Allyson Becker, of New York, N.Y., launched the petition in March to request the U.S. Postal Service “immediately reissue” the 2008 first-class sunflower stamp, previously valued at 42 cents, as a new 60-cent semi-postal “Forever” stamp.
“This new 2022 semi-postal stamp would be issued in support of Ukraine, with the additional funds raised from its sales being donated towards humanitarian aid for the Ukrainian people,” wrote Becker, who suggested the semi-postal be issued in 20-stamp sheets.
CANADA’S SEMI-POSTAL FOR UKRAINE
In March, Vancouver stamp dealer Brian Grant Duff also started an online petition, which received more than 1,600 signatures by May, when Canada Post unveiled a semi-postal stamp to support the people of Ukraine amid Russia’s renewed invasion of that country.

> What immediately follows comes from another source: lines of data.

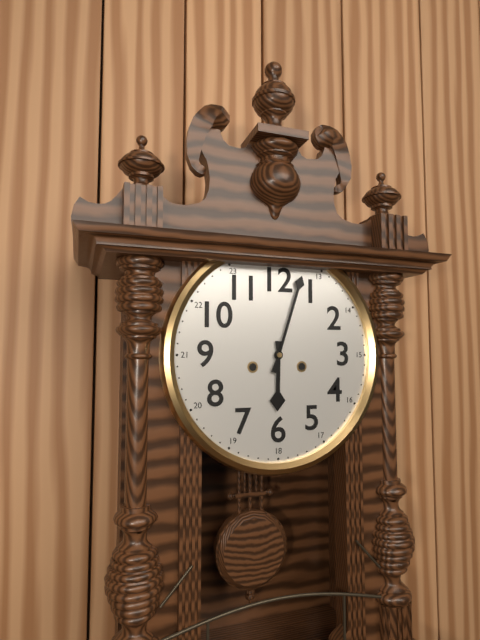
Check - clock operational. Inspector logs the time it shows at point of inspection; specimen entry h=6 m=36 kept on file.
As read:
h=6 m=3
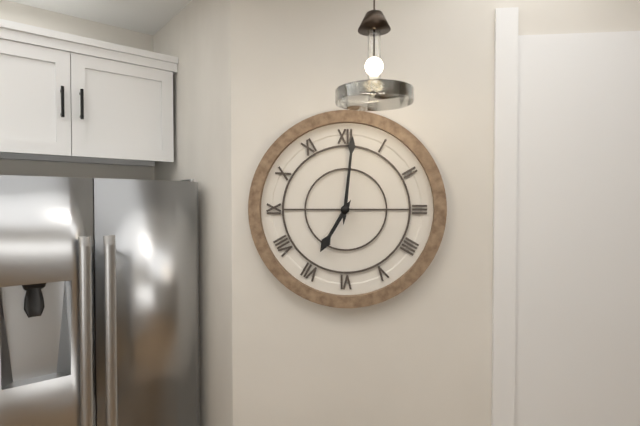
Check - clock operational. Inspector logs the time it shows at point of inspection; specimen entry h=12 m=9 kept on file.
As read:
h=7 m=1
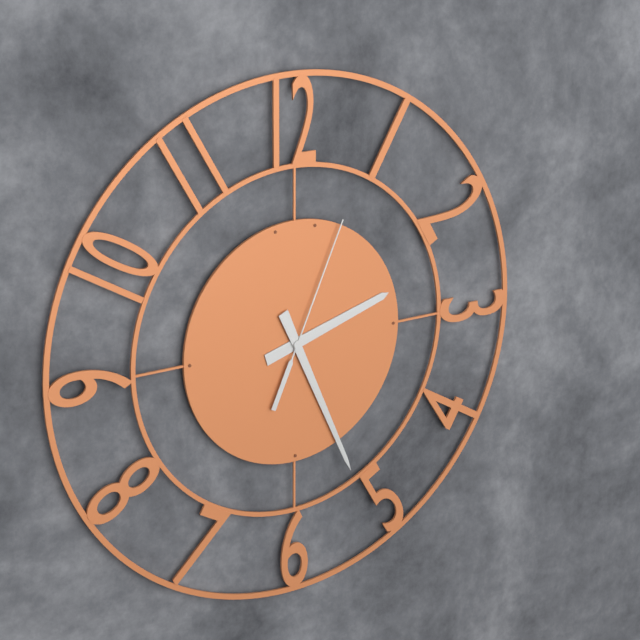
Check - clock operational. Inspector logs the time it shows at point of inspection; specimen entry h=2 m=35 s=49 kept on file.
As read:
h=2 m=26 s=4
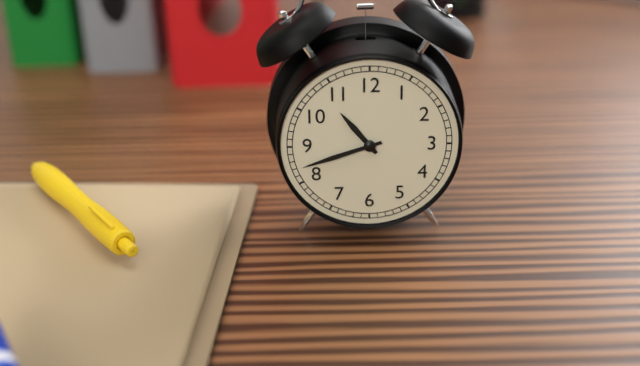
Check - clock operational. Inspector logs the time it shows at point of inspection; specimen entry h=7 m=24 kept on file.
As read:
h=10 m=42
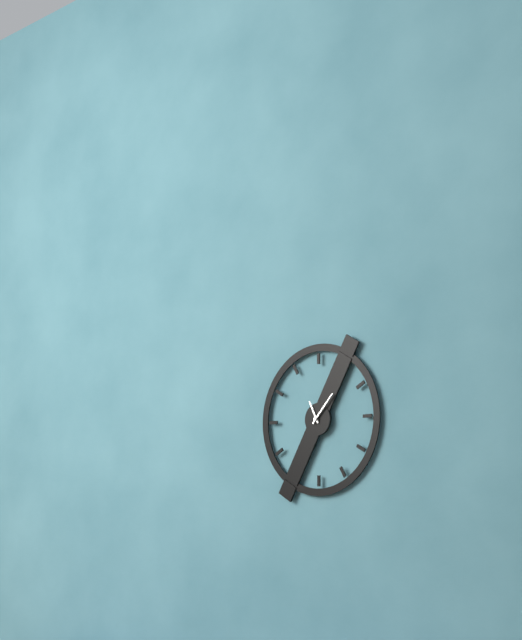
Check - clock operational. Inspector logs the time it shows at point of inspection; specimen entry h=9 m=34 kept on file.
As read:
h=11 m=7
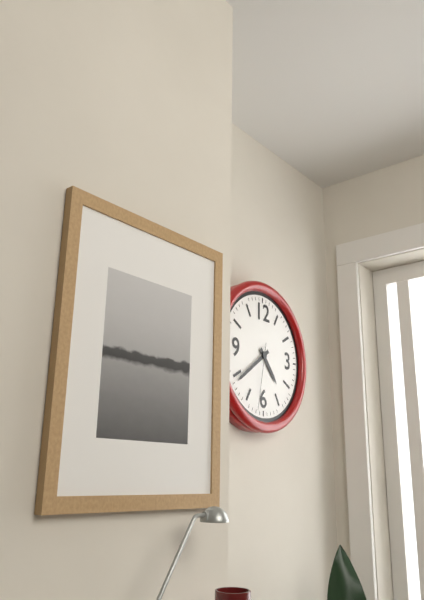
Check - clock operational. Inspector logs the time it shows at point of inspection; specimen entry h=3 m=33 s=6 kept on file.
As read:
h=4 m=39 s=32
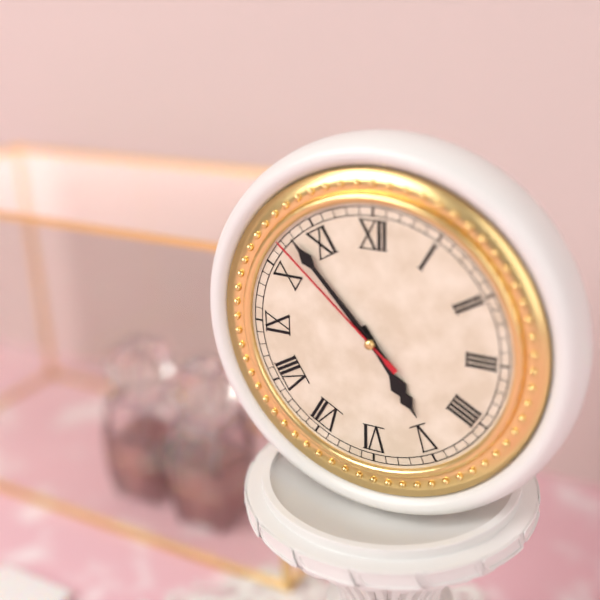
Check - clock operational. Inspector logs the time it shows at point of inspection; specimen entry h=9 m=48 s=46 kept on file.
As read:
h=4 m=53 s=52
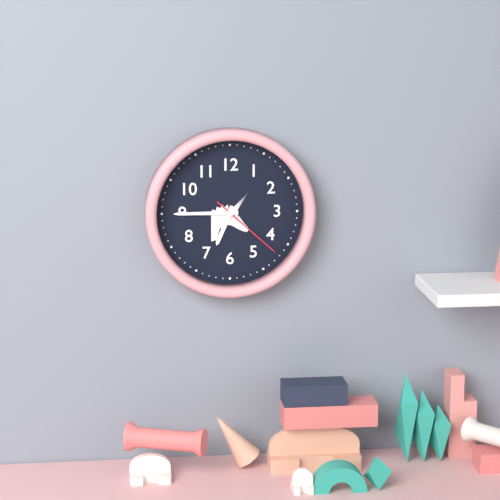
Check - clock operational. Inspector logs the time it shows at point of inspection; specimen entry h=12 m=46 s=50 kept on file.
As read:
h=6 m=45 s=22
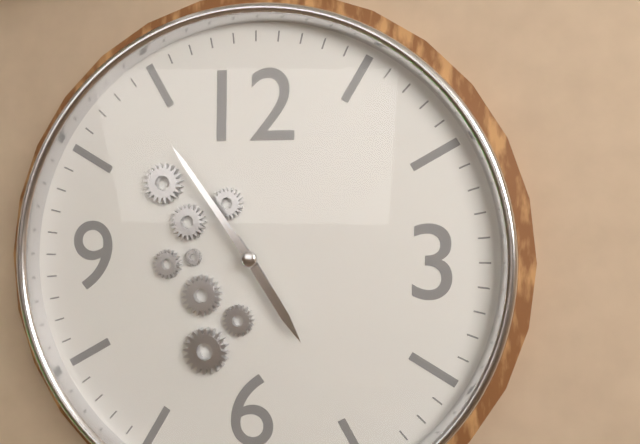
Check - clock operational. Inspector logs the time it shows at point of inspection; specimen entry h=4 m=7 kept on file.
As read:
h=4 m=54
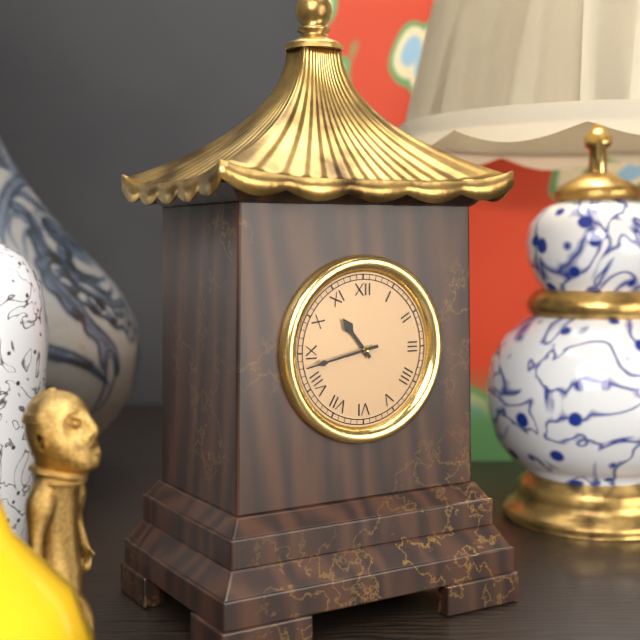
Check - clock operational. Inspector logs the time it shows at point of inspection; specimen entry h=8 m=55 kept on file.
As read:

Released in July, the issue includes a 10-stamp booklet plus an official first-day cover (OFDC), both featuring a colourful design originally issued in 2011 (Scott #2444) as part of that year’s four-stamp “Sunflowers” series. Canada Post has taken $1 from each booklet sale and 10 cents from each OFDC sale for distribution through the Canada-Ukraine Foundation, a national charitable foundation based in Toronto. It marks the first time Canada Post has issued a stamp to support a country in need of humanitarian assistance.
Postal officials chose to reissue the sunflower stamp with a new inscription, “Help for Ukraine/Aide à l’Ukraine,” as well as “+10” to denote the 10-cent surcharge for each stamp, to make the stamp “available sooner than would be the case with a new stamp.”
While the semi-postal for Ukraine features a reissued design – originally produced by Montréal’s Isabelle Toussaint Design graphique – there are several differences. In addition to adding the “Help for Ukraine” title and “+10” surcharge, the semi-postal’s “P” value (for Permanent) and country name have also been shifted from the top-right corner to the bottom.
The Ottawa-based security printer Lowe-Martin printed a new booklet and OFDC designed by artist Hélène L’Heureux, of Montreal. The OFDC is serviced with an Ottawa pictorial cancel featuring a stylized sunflower.